Over 11 million unique listeners have already tuned in to iTunes Radio since launch with the most listened to song being “Hold On, We’re Going Home” by Drake.
A “Pandora killer”? Of course not. But does some of that listening come from Pandora? You bet.
Does some come from other iTunes listening? You bet.
Is some of that listening brand new – borrowed from nobody in the radio space? You bet.
Is some of that listening stolen from radio? Absolutely.
There’s a slavish devotion among some in radio to research which asks respondents to dissect their listening to understand where new listening to new media comes from. And the result tends to be that it’s additive; that is, the new listening is new and does not cannibalize anything consumers were listening to before.

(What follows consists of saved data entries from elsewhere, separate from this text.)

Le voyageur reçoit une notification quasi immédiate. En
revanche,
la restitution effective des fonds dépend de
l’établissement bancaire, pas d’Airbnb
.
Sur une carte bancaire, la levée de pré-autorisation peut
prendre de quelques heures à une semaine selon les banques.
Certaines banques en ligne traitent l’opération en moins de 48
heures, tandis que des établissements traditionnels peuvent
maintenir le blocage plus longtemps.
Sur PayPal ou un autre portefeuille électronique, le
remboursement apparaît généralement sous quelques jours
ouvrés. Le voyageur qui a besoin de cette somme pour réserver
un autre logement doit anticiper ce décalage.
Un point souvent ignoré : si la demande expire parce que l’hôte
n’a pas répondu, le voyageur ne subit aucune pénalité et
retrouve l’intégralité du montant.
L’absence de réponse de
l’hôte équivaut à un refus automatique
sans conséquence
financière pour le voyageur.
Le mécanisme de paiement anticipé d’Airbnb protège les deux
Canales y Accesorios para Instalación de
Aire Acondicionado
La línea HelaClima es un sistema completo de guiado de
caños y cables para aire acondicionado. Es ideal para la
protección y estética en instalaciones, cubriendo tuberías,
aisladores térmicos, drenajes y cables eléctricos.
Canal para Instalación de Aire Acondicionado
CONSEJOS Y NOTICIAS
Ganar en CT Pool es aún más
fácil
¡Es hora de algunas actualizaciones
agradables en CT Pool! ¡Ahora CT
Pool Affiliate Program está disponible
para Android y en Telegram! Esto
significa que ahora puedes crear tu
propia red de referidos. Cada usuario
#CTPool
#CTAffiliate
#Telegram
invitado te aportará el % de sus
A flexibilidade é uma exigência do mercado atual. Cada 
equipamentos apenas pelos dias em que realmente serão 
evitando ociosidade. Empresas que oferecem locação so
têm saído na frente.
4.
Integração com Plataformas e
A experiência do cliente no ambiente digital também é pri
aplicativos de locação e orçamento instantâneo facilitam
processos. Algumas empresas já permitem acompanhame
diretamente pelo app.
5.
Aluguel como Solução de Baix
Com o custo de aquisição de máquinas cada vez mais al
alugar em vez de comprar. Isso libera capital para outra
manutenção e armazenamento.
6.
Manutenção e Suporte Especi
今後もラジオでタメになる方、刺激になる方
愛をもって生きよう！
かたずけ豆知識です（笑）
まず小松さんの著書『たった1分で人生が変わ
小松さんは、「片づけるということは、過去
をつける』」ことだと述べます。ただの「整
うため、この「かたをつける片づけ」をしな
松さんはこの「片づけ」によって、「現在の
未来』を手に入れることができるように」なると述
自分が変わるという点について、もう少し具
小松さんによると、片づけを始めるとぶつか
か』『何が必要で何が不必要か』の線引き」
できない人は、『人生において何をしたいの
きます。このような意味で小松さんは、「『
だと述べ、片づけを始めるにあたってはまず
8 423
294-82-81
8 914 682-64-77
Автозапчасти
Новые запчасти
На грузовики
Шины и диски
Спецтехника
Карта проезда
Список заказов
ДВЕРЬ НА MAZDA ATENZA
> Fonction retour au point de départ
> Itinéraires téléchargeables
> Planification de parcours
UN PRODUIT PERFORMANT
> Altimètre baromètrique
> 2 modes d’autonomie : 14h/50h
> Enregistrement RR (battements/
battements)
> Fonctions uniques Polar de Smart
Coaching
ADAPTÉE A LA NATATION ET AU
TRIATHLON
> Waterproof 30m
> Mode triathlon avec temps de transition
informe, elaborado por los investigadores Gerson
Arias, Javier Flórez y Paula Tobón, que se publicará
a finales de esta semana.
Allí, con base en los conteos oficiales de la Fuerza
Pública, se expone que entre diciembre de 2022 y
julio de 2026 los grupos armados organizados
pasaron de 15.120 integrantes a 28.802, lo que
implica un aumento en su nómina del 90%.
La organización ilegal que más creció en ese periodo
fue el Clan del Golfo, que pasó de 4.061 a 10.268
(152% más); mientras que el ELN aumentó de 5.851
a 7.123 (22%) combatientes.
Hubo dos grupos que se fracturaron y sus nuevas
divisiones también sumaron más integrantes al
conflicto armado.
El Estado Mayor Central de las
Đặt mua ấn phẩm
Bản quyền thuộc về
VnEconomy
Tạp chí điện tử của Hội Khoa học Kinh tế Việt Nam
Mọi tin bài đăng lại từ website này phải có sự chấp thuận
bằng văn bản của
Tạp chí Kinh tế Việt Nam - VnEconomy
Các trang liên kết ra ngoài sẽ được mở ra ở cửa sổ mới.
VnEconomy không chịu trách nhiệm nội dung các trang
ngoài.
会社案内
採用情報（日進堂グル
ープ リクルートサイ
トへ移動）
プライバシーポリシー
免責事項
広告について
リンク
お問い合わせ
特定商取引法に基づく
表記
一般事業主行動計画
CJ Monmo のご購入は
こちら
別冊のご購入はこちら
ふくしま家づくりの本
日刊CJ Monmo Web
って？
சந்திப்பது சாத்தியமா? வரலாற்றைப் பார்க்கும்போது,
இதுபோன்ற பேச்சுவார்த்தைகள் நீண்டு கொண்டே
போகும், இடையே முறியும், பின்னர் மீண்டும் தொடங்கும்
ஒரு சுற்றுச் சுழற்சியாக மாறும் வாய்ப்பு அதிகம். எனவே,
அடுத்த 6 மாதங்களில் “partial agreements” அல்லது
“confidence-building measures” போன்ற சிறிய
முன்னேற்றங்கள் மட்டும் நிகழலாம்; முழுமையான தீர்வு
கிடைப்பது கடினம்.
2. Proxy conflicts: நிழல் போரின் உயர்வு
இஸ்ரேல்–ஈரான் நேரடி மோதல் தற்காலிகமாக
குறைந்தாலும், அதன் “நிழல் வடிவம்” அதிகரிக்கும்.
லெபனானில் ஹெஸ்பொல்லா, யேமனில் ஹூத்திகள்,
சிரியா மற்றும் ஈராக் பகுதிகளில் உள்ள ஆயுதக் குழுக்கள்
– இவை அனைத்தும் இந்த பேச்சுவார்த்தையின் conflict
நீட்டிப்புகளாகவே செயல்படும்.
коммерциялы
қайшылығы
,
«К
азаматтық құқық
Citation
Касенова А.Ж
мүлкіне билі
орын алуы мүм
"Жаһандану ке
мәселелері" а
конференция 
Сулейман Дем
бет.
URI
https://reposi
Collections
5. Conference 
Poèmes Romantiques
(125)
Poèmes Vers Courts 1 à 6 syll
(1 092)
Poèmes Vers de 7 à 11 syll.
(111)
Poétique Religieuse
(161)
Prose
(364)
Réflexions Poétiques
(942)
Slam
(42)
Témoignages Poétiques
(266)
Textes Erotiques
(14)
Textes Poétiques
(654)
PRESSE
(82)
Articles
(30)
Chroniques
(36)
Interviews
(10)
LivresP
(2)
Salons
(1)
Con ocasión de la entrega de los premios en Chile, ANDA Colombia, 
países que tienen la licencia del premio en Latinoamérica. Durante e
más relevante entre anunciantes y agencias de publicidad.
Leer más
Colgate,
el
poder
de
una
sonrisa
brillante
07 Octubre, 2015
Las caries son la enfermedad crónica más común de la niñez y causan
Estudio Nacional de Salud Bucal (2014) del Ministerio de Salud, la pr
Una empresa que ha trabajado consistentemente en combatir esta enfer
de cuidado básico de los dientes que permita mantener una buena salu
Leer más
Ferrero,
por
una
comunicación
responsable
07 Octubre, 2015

For anyone who believes this, I have some proverbial swampland in Arizona I’d like to sell you.
The fact is that listeners are not consciously familiar with their own past behaviors at a granular level, and they’re certainly not familiar with the details of how they spend their media time. That’s why so many in radio argued for the superiority of PPM over diaries, after all.
The fact also is that while media consumption can indeed be additive – for example, I can use an iPad while I watch TV – audio media consumption is generally not additive. That is, you can’t listen to two streams of content at once. It’s either your radio station or your iTunes Radio – not both.
Now, we can certainly listen in new ways and in new places that we haven’t listened before – adding time to that listening. But this proposition bumps up against the plethora of competing media and distractions already available to us, from video games to TV to YouTube to Netflix. Indeed, Arbitron’s own data shows that consumers are not spending more time with radio than they have previously, quite the opposite, actually.
Media that consume our ears – whether or not it’s strictly audio-based – cannot generally add to other media that consume our ears in the same block of time.
Meanwhile time, lest we forget, is finite. And the competition for that time is increasing.
So the biggest losers in the battle for attention will be those media who control the most attention in any given context. At home, that’s the TV. In a car where I can entertain only my ears, that’s the radio.
Via a mobile device the big loser might be Pandora, but don’t forget that iTunes Radio is likely creating new online radio listeners at a faster pace than it’s carving into Pandora’s base (I’ll be looking for that data, for sure).
This past weekend we have 11 million illustrations of exactly that.